Text under study>
Start of Block

# Tip Tornado Sport



## Jeremy Schrader (Feb 7, 2009)

Here is the footage that I took of the Tip Tornado Sport that I was able to use whilst in the UK .

based on this trial I purchased a blnk which I am now using in that never ending quest to cast further. 

http://www.youtube.com/watch?v=NI4BEilf5IE


Note that I feel that this rod will also make a good fishing rod as it is rated up to 225 grams and isn't heavy for a small bloke like me ( 5' 6" ) 

Hope this is of some assistance in people deciding on a new rod.


----------



## Hudak (Sep 10, 2007)

Once again, thank you. (I don't think you could have found a windier day. LOL)

Robert


----------



## Jeremy Schrader (Feb 7, 2009)

Robert , 

I agree with you on the wind but the rods still performed very well which is what you want from a fishing and casting rod


----------



## Mark G (Nov 15, 2004)

Jeremy, how would you describe the stiffness of the rod butt. It looked like you were getting a good bend down into the butt section, from what I could tell.

Thanks, Mark


----------



## Tacpayne (Dec 20, 2008)

Mark G said:


> Jeremy, how would you describe the stiffness of the rod butt. It looked like you were getting a good bend down into the butt section, from what I could tell.
> 
> Thanks, Mark


Curious of that also, how stiff if the butt compared to a TT-R, or say a E1000. I just threw the two and its is fresh on my mind how they feel.


----------



## kingfisherman23 (Dec 14, 2003)

Is this the rod that Kieth was talking about on the Jersey board about a year ago, with a thin butt section?

Evan


----------



## Kwesi W. (Apr 14, 2006)

5foot6? you cast like you're 6foot5 LOL...... you give us short guys encouragement


----------



## Jeremy Schrader (Feb 7, 2009)

Mark , 

The stiffness in the butt is a bit deceptive in that when you pick the rod up it feels quite stiff , however I would rate it as softer than that of the E1000 or the TTR . This however suits people like me with lighter overall body weight as I can load the butt easier ( I weight 85 KG or 180 ponds approx. )Note that the rod is rated to 225 grams and has PLENTY of power .

End of Block

Raw data>
Start of Block

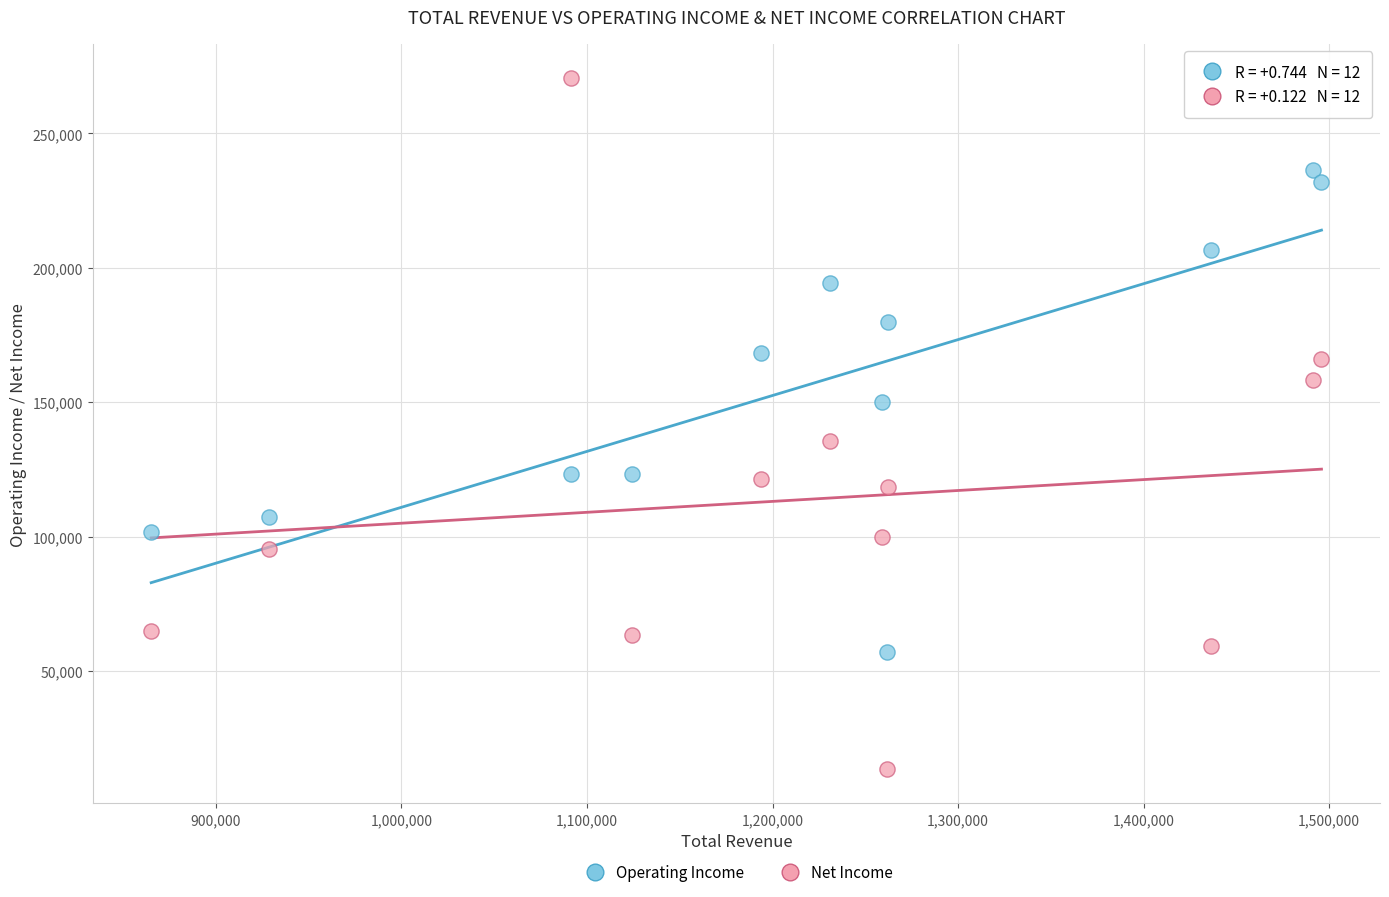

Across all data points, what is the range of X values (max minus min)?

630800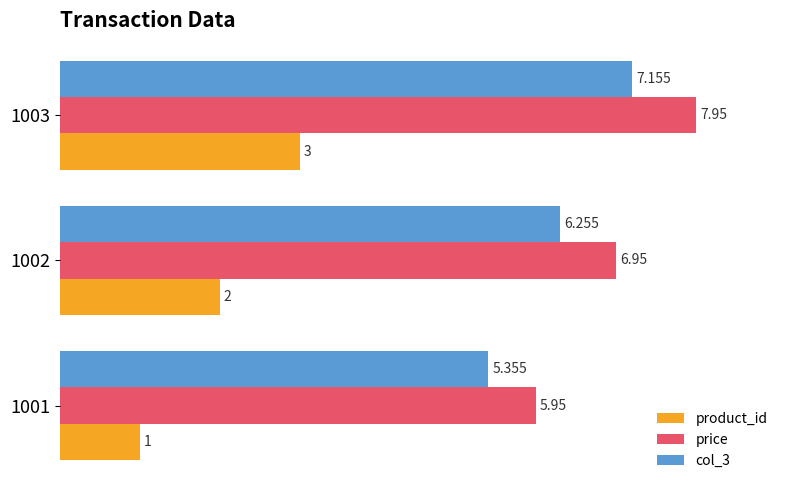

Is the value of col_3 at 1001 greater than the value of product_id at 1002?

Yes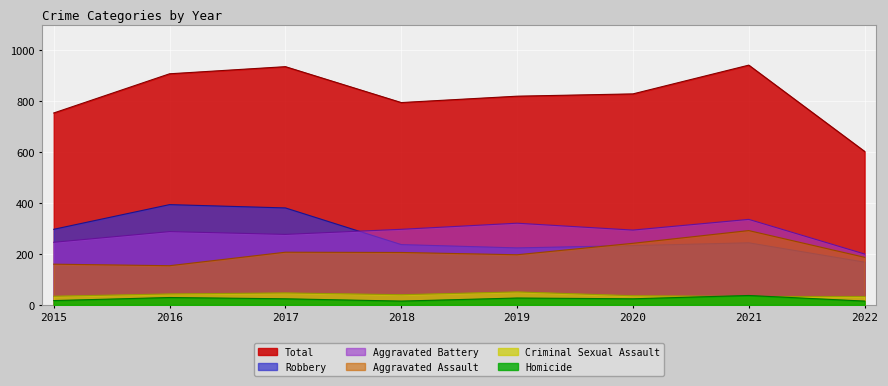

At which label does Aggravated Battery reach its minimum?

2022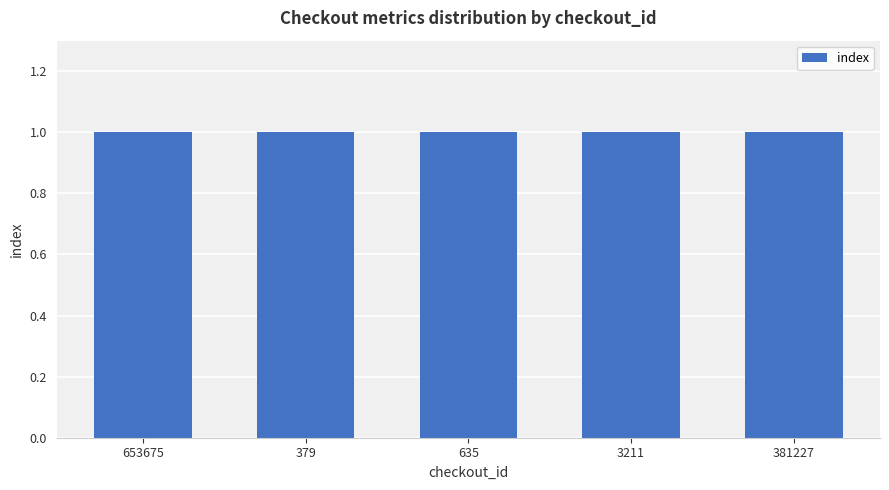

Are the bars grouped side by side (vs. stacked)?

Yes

End of Block

Exercise requirements>
1. From the Tip Tornado Sport thread, return everything from "Here is the" down to "on a new rod.".
2. Answer these questions about the Tip Tornado Sport thread:
(a) Up to what weight is the rod rated?
(b) How tall does Jeremy Schrader say he is?
(c) Which two rods does Jeremy Schrader rate as having a stiffer butt than the Tip Tornado Sport?
3. Summarize the Tip Tornado Sport thread in two sentences.
The items that come after the text are not needed.

Task results>
1.
Here is the footage that I took of the Tip Tornado Sport that I was able to use whilst in the UK .

based on this trial I purchased a blnk which I am now using in that never ending quest to cast further. 

http://www.youtube.com/watch?v=NI4BEilf5IE


Note that I feel that this rod will also make a good fishing rod as it is rated up to 225 grams and isn't heavy for a small bloke like me ( 5' 6" ) 

Hope this is of some assistance in people deciding on a new rod.

2.
(a) 225 grams
(b) 5' 6"
(c) The E1000 and the TTR

3. Jeremy Schrader shares footage of the Tip Tornado Sport he used in the UK, says he bought a blank after that trial, and adds that it would also make a good fishing rod because it is rated up to 225 grams and isn't heavy. Asked about the butt, he says it feels quite stiff when picked up but is softer than that of the E1000 or the TTR, which suits people with lighter body weight like him because they can load the butt more easily.